I didn’t hear anything for seven years.

Seven years later, at the end of 1968, after I’d already made a movie and written a couple of other books, I get a call out of the blue from Orson Welles, who was in Los Angeles (which is where I was at the time) and he said to me “I can’t tell you how long I’ve wanted to meet you!” and I said “That’s MY line! Why did you want to meet me?” and he said “Because you’ve written the truest words ever published about me” – pause – “in English.”

Then he said “What are doing tomorrow? Can you meet me at 3 o’clock at the Polo Lounge at the Beverly Hills Hotel?”

And of course, I did, and we met, and we got along very well, and I had just published about a year before an interview book with John Ford. And brought Orson a copy of it.

Because I knew Ford was Orson’s favorite American director. And we had a very, very intense 2 or 3 hour conversation. At the end of which, Orson said “It’s too bad you’re such an important director that you probably wouldn’t want to write a book like this about me!” and I said “I’d love to do an interview book with you.”

And he said “Fine, let’s do it!”

And that was the beginning of our relationship.

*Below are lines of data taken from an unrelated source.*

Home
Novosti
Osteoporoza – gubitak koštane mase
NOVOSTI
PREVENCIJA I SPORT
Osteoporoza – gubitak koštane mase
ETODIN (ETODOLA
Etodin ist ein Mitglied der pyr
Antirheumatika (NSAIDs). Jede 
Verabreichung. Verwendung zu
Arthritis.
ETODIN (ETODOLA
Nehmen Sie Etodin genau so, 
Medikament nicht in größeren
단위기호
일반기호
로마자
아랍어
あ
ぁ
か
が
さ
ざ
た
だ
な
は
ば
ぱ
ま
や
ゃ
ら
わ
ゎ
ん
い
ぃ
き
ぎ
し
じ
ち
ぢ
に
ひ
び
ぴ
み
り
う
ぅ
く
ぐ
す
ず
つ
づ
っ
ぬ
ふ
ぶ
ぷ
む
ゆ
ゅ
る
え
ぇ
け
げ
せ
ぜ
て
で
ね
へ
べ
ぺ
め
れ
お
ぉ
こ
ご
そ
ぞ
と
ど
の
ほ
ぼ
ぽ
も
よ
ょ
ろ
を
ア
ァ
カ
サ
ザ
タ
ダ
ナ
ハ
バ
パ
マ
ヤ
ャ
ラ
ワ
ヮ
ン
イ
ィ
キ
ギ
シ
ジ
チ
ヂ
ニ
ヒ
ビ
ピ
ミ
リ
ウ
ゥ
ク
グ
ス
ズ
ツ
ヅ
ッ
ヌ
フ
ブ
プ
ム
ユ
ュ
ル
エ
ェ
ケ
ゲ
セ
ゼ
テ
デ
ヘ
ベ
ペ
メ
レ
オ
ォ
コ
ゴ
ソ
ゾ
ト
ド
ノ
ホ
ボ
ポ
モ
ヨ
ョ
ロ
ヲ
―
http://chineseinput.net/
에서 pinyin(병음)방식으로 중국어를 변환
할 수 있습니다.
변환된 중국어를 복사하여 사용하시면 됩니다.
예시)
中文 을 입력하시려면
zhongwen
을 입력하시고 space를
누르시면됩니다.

What’s your favorite Orson Welles movie?

Well, gee, that’s tough.

I like CHIMES AT MIDNIGHT – which is his Falstaff movie, based on five plays by Shakespeare. I like TOUCH OF EVIL very much. And of course I like CITIZEN KANE.

One more question about Welles – I love Touch of Evil. But there are some pretty campy moments. Do you think that was intentional? Sometimes its jarring (such as Dennis Weaver’s performance).

Well, Dennis’ performance & character was what Orson referred to as “A Shakespearean looney.”

There are characters like that in Shakespeare’s plays – off the wall characters.

And that’s what Orson had in mind with Dennis.

I think he’s quite funny in the picture.

But the picture itself is quite unusual. And a bit off the wall. And I think it’s part of its glory.